Down for the Count

Jack Black submits to Nacho Libre.

Jack Black at the Nacho Libre premiere

Sophomore efforts don’t get much more sophomoric than Nacho Libre (Paramount), the Mexican wrestling buddy comedy from 26-year-old indie director Jared Hess. Hess’ first feature, Napoleon Dynamite, was a deadpan geek comedy that charmed the pants off Sundance in 2004 and went on to become a minor cult sensation. Personally, I never got Napoleon Dynamite. Hess’ tribute to anomic misfits in an Idaho high school seemed like a Wes Anderson movie without the elegant wit or a Todd Solondz movie without the grim humor. But at least I saw what you were supposed to like about it. If Napoleon Dynamite coasted too far on stock gags and borrowed tropes (including a title and main character shamelessly lifted from Elvis Costello), Nacho Libre tries to squeeze more mileage out of even less material, and sputters to an ignominious halt in the first 20 minutes.  

At least three-quarters of Nacho Libre’s jokes rest on the assumption that being Mexican is inherently hilarious.

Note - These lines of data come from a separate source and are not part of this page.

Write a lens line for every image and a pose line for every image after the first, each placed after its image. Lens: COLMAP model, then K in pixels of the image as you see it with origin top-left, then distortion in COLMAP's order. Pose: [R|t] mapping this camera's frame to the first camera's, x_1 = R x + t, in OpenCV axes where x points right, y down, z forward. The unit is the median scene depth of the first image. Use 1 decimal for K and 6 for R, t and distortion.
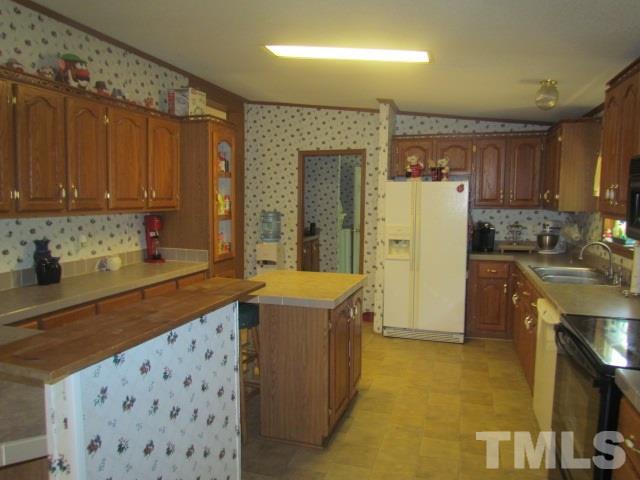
lens RADIAL K [[461.7, 0, 318.8], [0, 461.7, 242.6], [0, 0, 1]] dist [-0.013439, 0.004790]
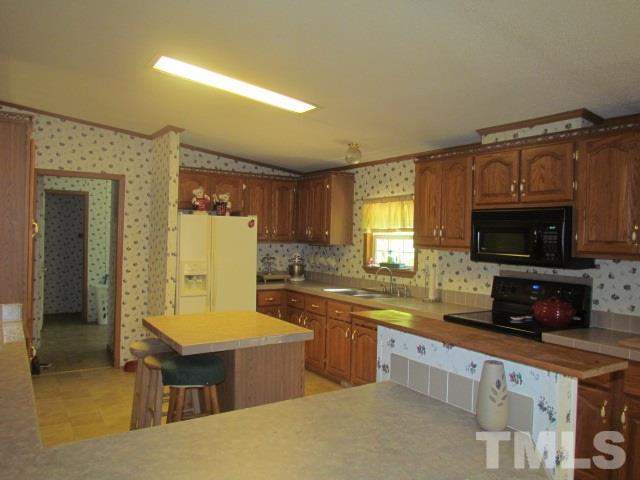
lens RADIAL K [[497.5, 0, 315.4], [0, 497.5, 241.4], [0, 0, 1]] dist [-0.016167, -0.001425]
pose [[0.649761, 0.000876, 0.760138, -0.437887], [0.055440, 0.997281, -0.048539, -0.011723], [-0.758114, 0.073681, 0.647946, 0.136102]]
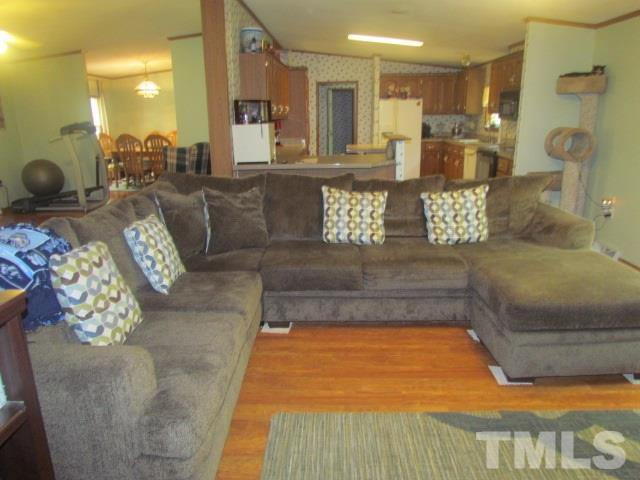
lens RADIAL K [[461.7, 0, 320.1], [0, 461.7, 238.1], [0, 0, 1]] dist [-0.013439, 0.004790]
pose [[0.963965, -0.082843, 0.252802, -0.586763], [0.042276, 0.985905, 0.161875, 0.100855], [-0.262649, -0.145355, 0.953880, -0.767383]]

Jack Black plays Brother “Nacho” Ignacio, a monk who works as a cook in an Oaxacan orphanage, as a Latino numskull with an accent somewhere between Ricky Ricardo and Ren of Ren & Stimpy. Ignacio speaks, mysteriously, in Americanized slang (“So anyways, let’s get down to the neety-greety”) and follows up grandiose pronouncements with a self-deprecating “whatever.” But he dreams big dreams, doodling drawings of himself as a lucha libre wrestler and lusting chastely after the angelically hot Sister Encarnación (Ana de la Reguera). In a back-alley scuffle over a discarded bag of tortilla chips, Ignacio meets up with Esqueleto (Hector Jimenez), a tall, scrawny beggar who manages to wrestle the chunky monk into submission. Soon, the two are making money as a Laurel-and-Hardy wrestling tag team, getting their asses handed to them by masked behemoths named things like “Ramses” and “El Snowflake.” But what if Esqueleto and Nacho got serious about the sport and started to do some ass-handing of their own?

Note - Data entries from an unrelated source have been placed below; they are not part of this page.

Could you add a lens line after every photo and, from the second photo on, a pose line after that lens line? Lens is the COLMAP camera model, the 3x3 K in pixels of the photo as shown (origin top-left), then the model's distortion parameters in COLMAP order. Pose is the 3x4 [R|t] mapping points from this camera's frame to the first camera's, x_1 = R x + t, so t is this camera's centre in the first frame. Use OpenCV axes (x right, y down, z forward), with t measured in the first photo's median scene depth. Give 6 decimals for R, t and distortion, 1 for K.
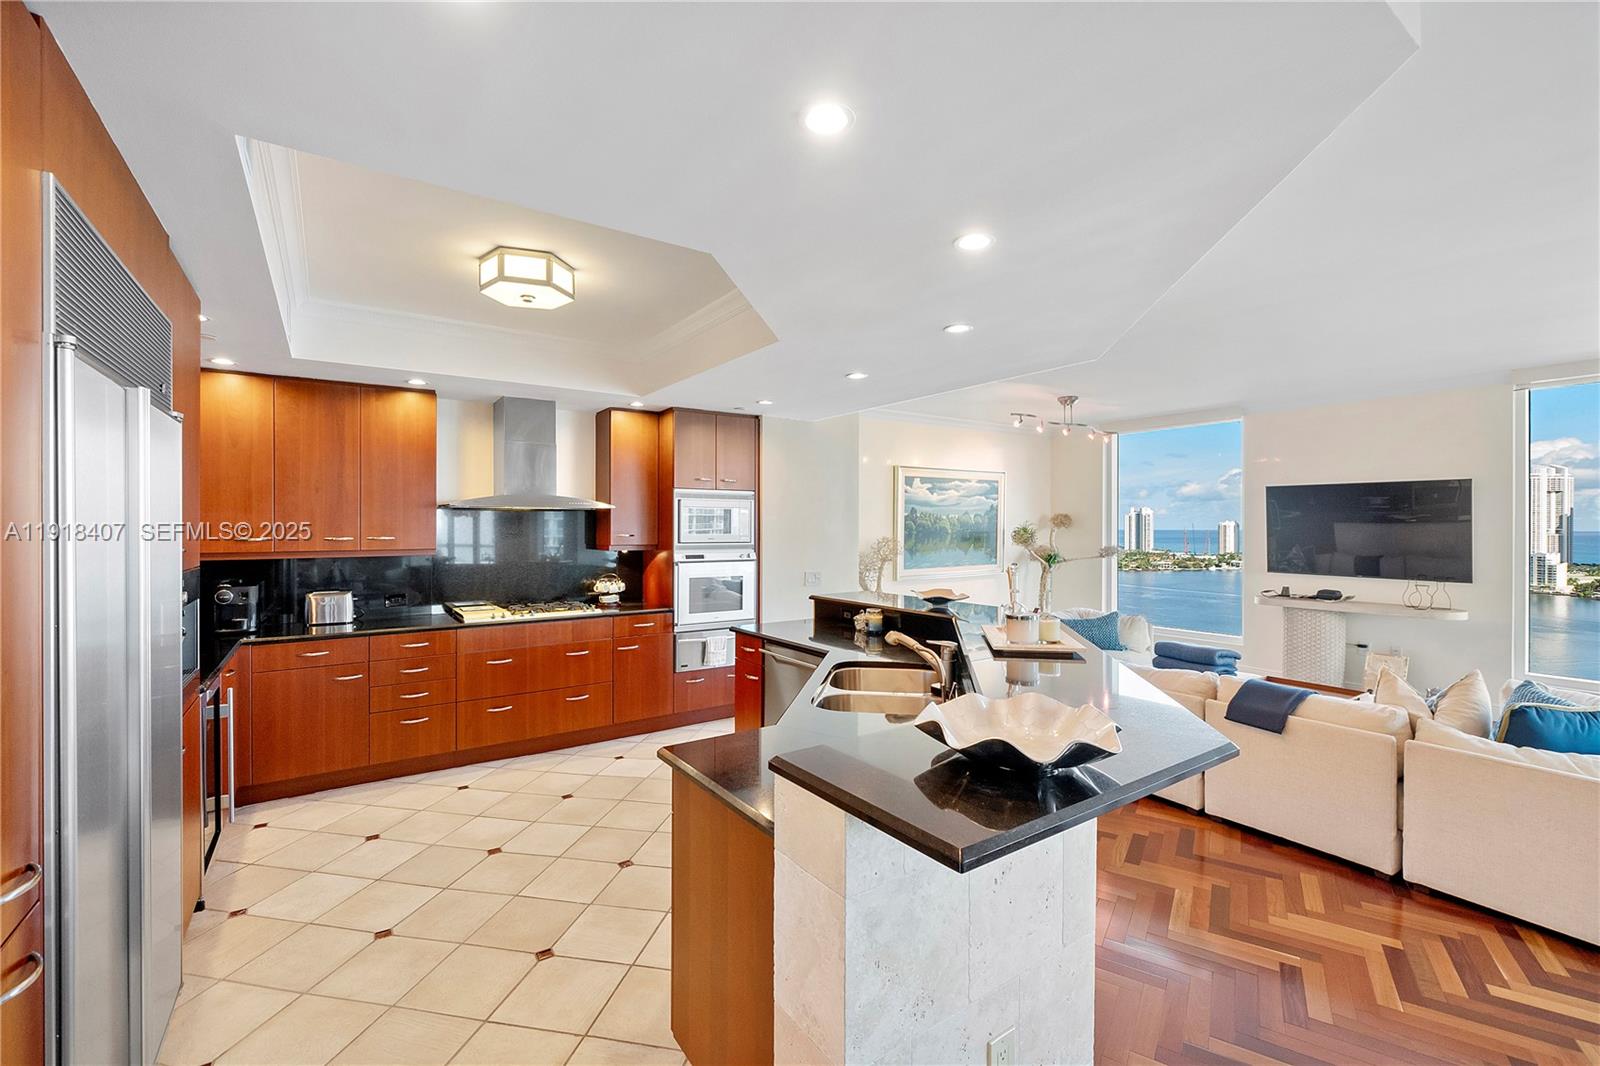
lens RADIAL K [[677.8, 0, 802.4], [0, 677.8, 534.5], [0, 0, 1]] dist [-0.011718, 0.000348]
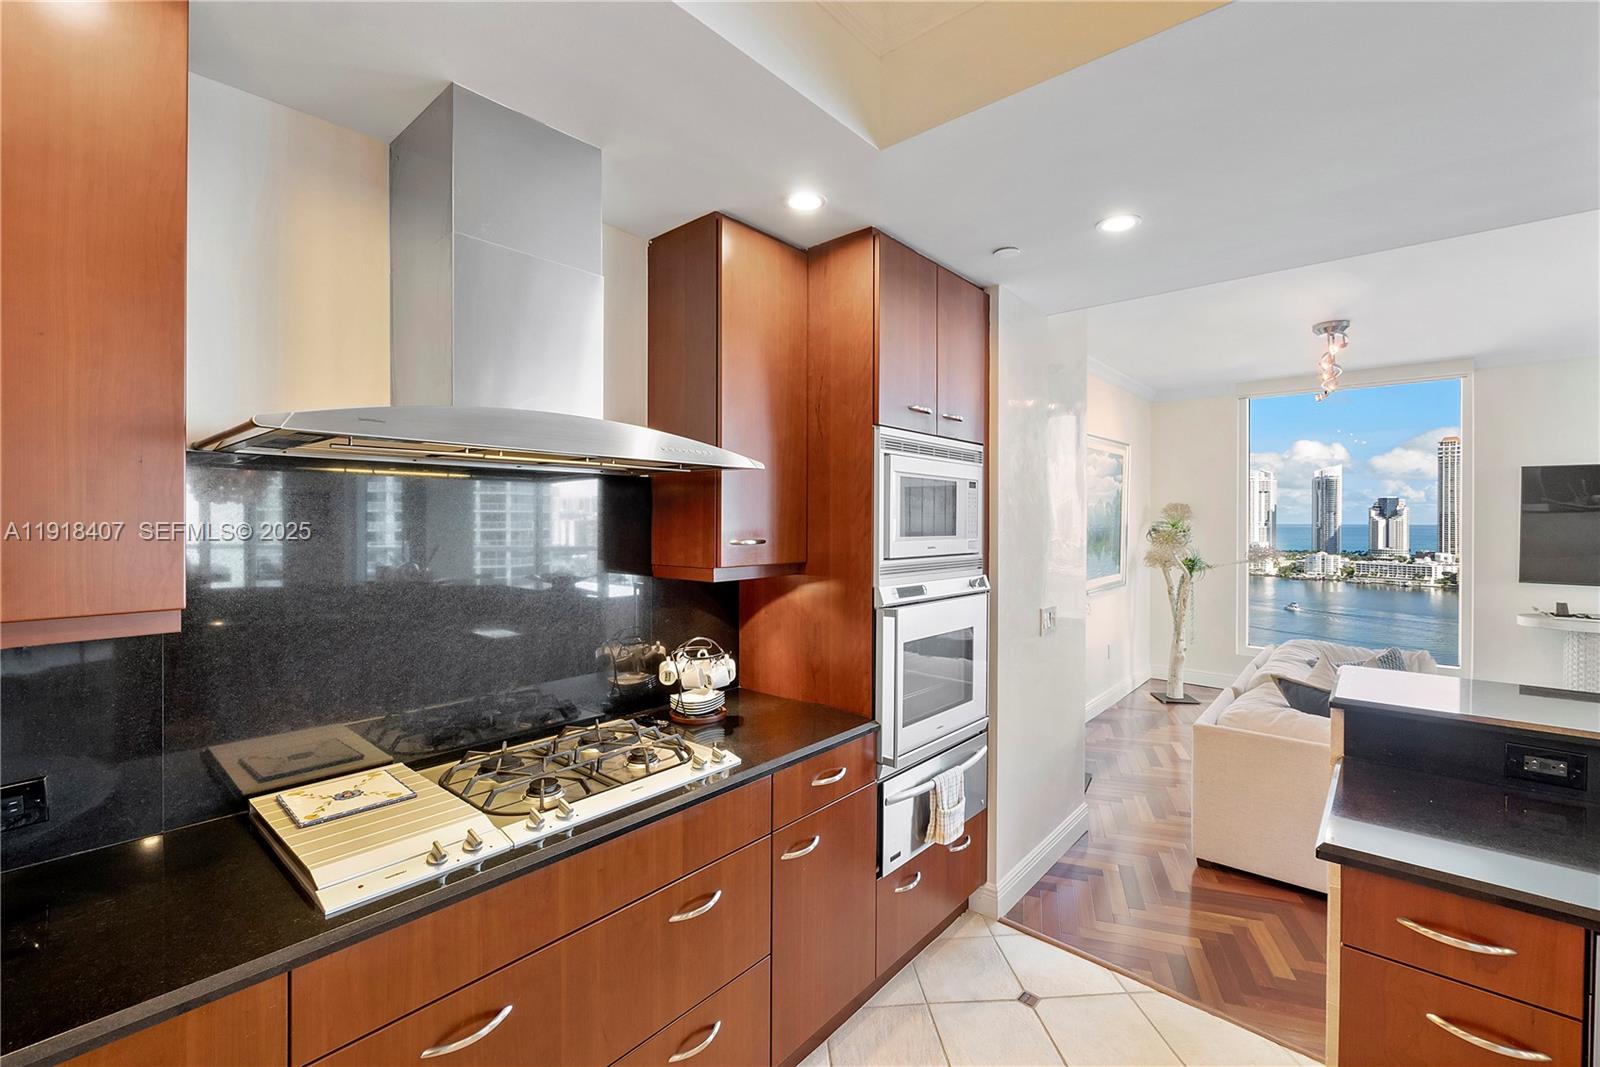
lens RADIAL K [[679.2, 0, 799.2], [0, 679.2, 525.5], [0, 0, 1]] dist [-0.009373, 0.000881]
pose [[0.968451, -0.001802, 0.249198, -0.325649], [0.002763, 0.999990, -0.003507, -0.006799], [-0.249190, 0.004084, 0.968446, 0.594670]]
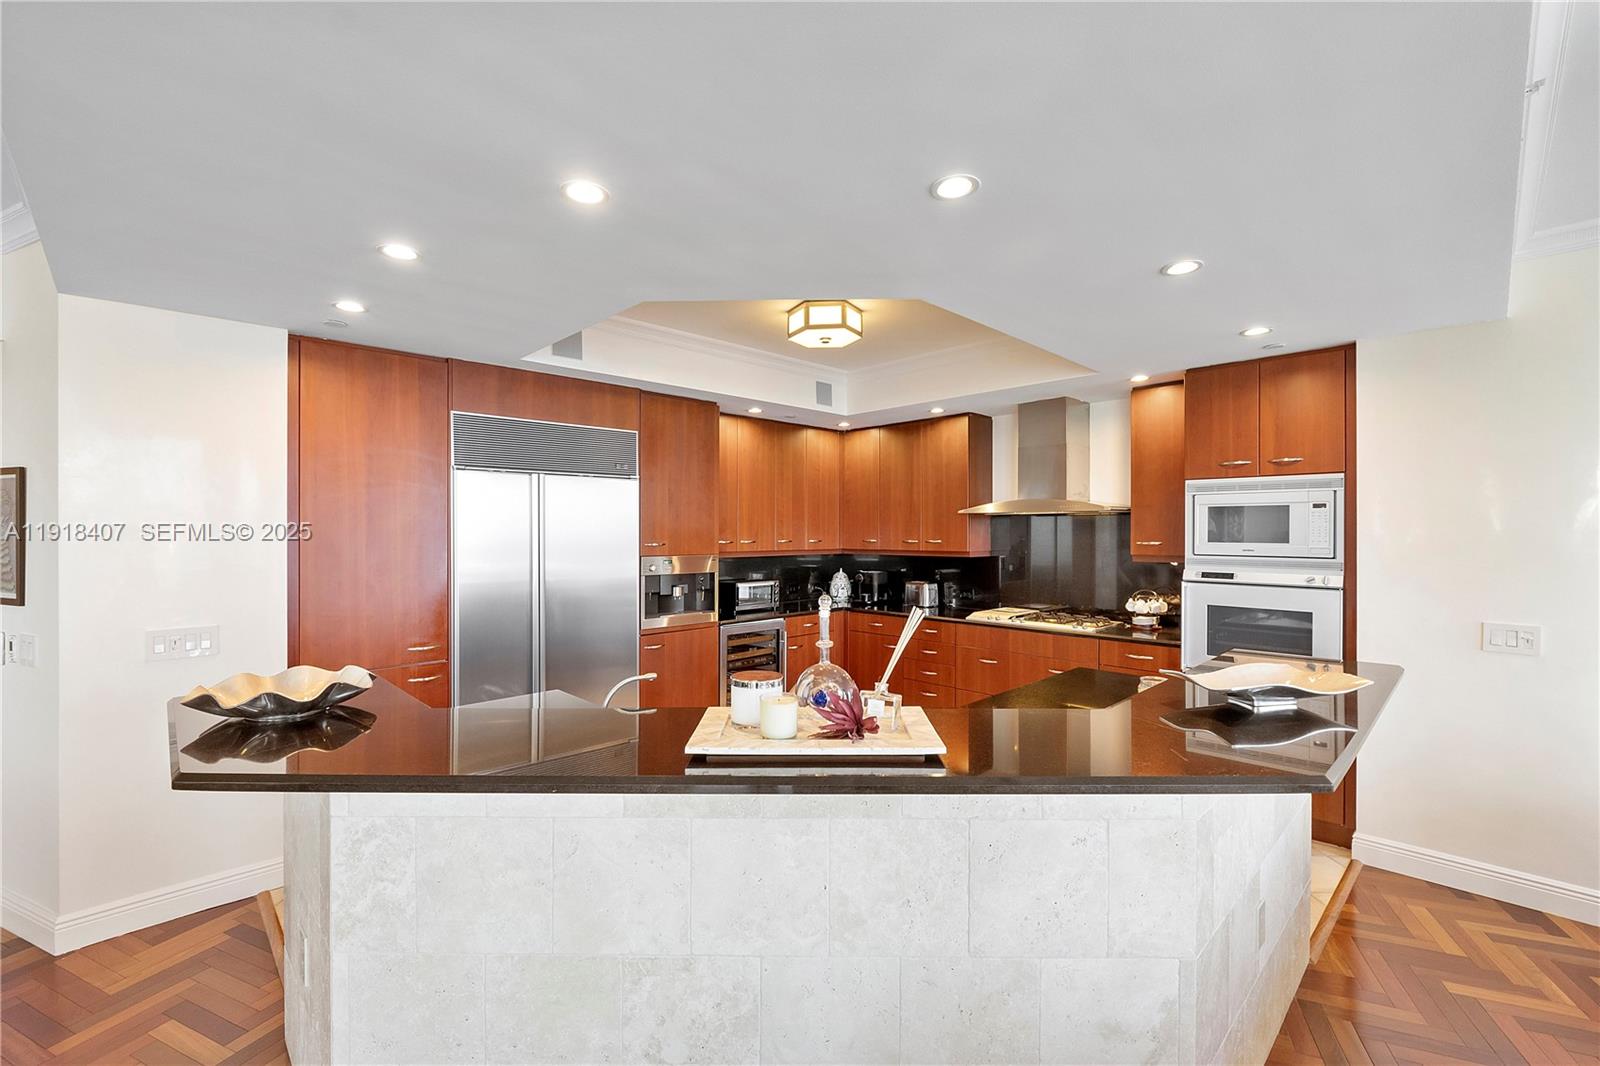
lens RADIAL K [[677.8, 0, 802.4], [0, 677.8, 534.5], [0, 0, 1]] dist [-0.011718, 0.000348]
pose [[0.193521, 0.005946, -0.981078, 0.431740], [-0.007761, 0.999960, 0.004530, -0.008781], [0.981065, 0.006737, 0.193559, 0.436567]]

This setup is, of course, transcendently stupid, but that’s not Nacho Libre’s problem. Dodgeball (2004) proved that dumb sports movies about flabby, clueless losers could be pretty charming. But Dodgeball had a real affection for its flabby, clueless losers. As he did in Napoleon Dynamite, Hess spends the majority of this film reminding us that its main character’s dreams and aspirations are worthy of amused contempt, then expects us to cheer at the end when those dreams are realized. Or are we cheering ironically? The film’s odd last shot, in which Nacho responds to his true love’s thumbs-up with a stiff, fake-looking smile, leaves the audience in a state of awkward suspension, unsure if this is a real happy ending or a happy ending that makes fun of happy endings. Either way, the emotional payoff feels unearned.

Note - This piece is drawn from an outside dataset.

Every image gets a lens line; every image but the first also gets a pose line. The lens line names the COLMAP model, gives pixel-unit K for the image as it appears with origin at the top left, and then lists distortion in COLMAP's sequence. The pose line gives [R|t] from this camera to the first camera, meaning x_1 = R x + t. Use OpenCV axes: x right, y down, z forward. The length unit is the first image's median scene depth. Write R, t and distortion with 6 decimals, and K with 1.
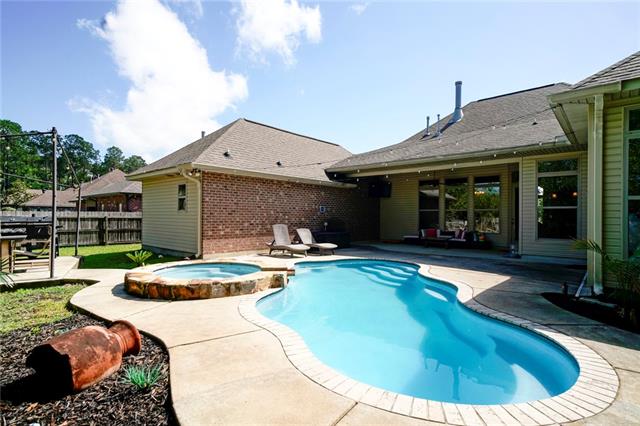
lens RADIAL K [[329.7, 0, 320.0], [0, 329.7, 213.0], [0, 0, 1]] dist [0.010816, 0.000043]
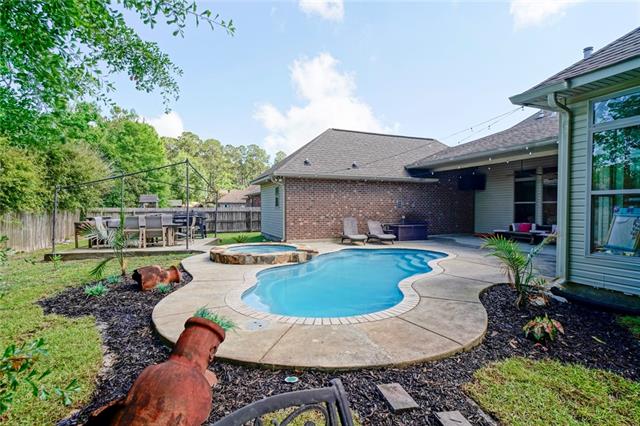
lens RADIAL K [[329.7, 0, 320.0], [0, 329.7, 213.0], [0, 0, 1]] dist [0.010816, 0.000043]
pose [[0.897833, -0.000837, -0.440335, 0.305110], [0.011227, 0.999717, 0.020992, -0.007498], [0.440192, -0.023791, 0.897588, -0.112708]]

I’ll risk being branded a humorless prig by calling attention to the implicit racism of Nacho Libre. Visually, the film pays homage to its setting: The wrestling costumes are glorious, and the flat compositions and dusty pastels recall Mexican religious iconography. But the music choices feel insultingly generic: a pan-Latin blend of Brazilian pop standards and internationalist kitsch like Esquivel’s “Mucha Muchacha.” The story and dialogue appeal to a xenophobic slacker complacency that regards other cultures as little more than a source of campy knickknacks. As for the plentiful sight gags, they rarely rise above the level of ha-ha-he-fell-down, and occasionally sink below it: During the inevitable training montage, Nacho, for no apparent reason, hurls a cow patty at the head of his wrestling buddy, Esqueleto. Yeah, throwing shit in your partner’s face—that would be funny. Er … heh.

Jack Black is a force of nature, a spectacularly antic performer who falls outside categories like actor, singer, or comedian. His sheer physical exuberance reminds me of Judy Miller, the preteen Girl Scout character Gilda Radner used to play on Saturday Night Live, who bounced on her bed belting disco tunes into a hairbrush. Black has inspired moments even in Nacho Libre, particularly when his character bursts into spontaneous song. But at this point in his career, fresh from his flat role in King Kong, Black risks falling into the dreaded Robin Williams Vortex—the career trajectory of the comic whose manic energy is diverted into increasingly unfunny projects until, finally, he becomes unfunny himself.

Black has the potential to be the rare comedian capable of making lemons into lemonade, but the fruit he’s squeezing here is bone-dry. Nacho Libre’s writers—Jared Hess, his wife Jerusha, and the usually funny Mike White—treat every non sequiturasif it were a surefire cult catchphrase. And maybe, given Napoleon Dynamite’s breakout success and the pockets of isolated but hysterical laughter I heard in the screening room, some of this wan dialogue actually will pass into common parlance. Whatever.